Well, as usual, time is short, life is fleeting, and I have miles to go before I sleep. So let's get on with it!

 Running/Exploring the Program 

• Browse source extract
• Download source
• Download  executable

Suggestions for Further Explorations

	Allow user to retract selection while drawing the path.;
	I just occurred to me that when doing exhaustive searches for round trip routes, half of the arrangements are reversed versions that needn't be checked.  For example, if we have checked path [1,2,3,4] we don't need to check  path [4,3,2,1] because the distance will be the same.  Come to think of it, we also wouldn't need to check rotations [2,3,4,1],  [3,4,1,2],   [4,1,2,3], [3,2,1,4], [2,1,4,3],  or [1,4,3,2].  Eliminating 7 or every 8 permutations could speed things up considerably.   Hey!
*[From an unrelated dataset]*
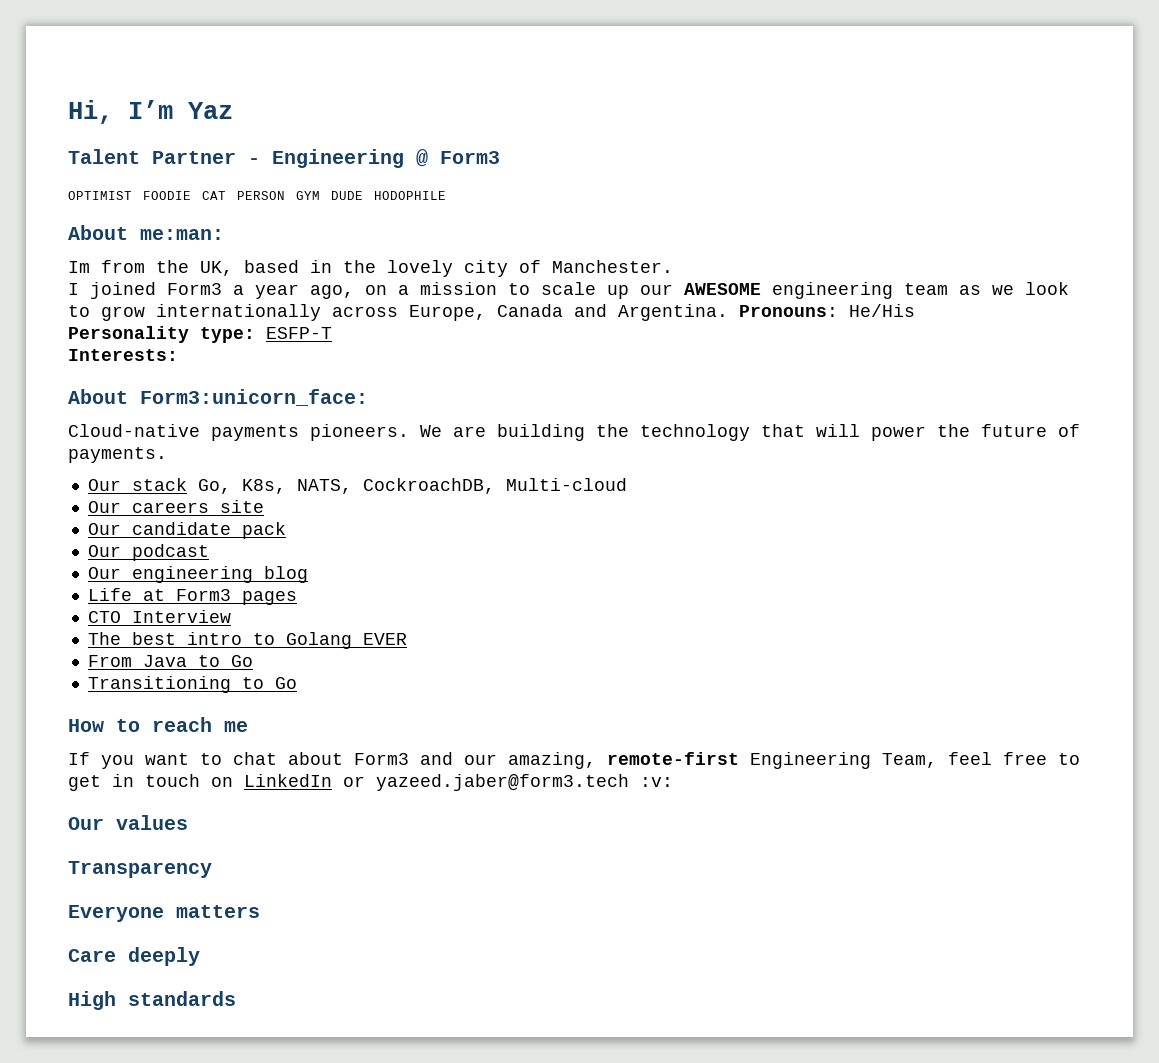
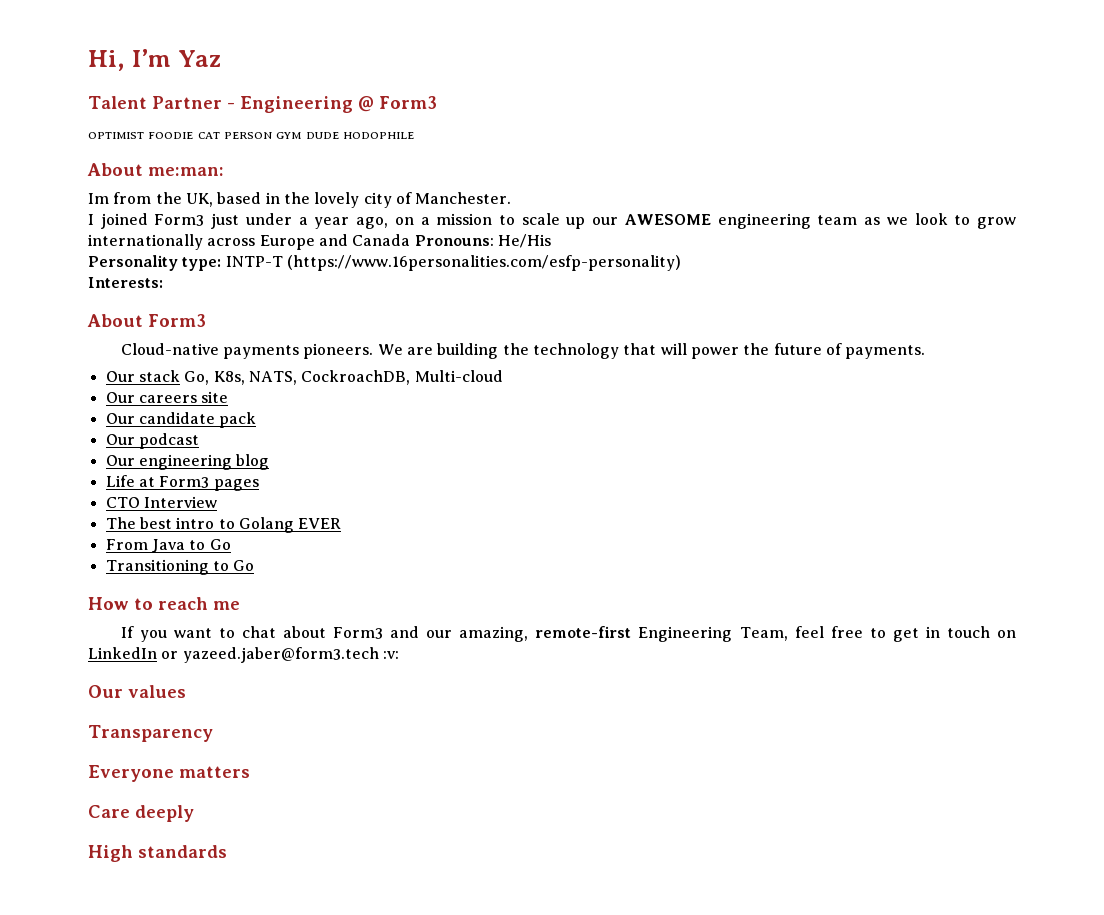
(222, 289) none -> [211,213,292,229] just under
[409,304,728,321] Europe, Canada and Argentina. -> [259,234,411,250] Europe and Canada
[266,327,332,339] ESFP-T -> [225,255,681,271] INTP-T (https://www.16personalities.com/esfp-personality)
[140,389,368,406] Form3:unicorn_face: -> [148,314,206,327] Form3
Even better - isn't it the case that after we check the permutations that begin with city # 1, we have checked all of the unique routes and can stop.   If the user unchecks that "Roundtrip" box, it's a different story.  June 20, 2002 Addendum - This change was implemented today.  Exhaustive search time for shortest 13 city closed route was reduced from 3 hrs 26 min to less than 12 minutes - just too good to resist.
	Fix "Branch and Bound" heuristic code.
	More sophisticated heuristics.
	Current sophisticated techniques produce solutions that are said to be known to be optimum.  They obviously don't determine this by checking all possible paths. So, as my brother once asked about thermos bottles that  keep hot things hot and cold things cold,  how do they know?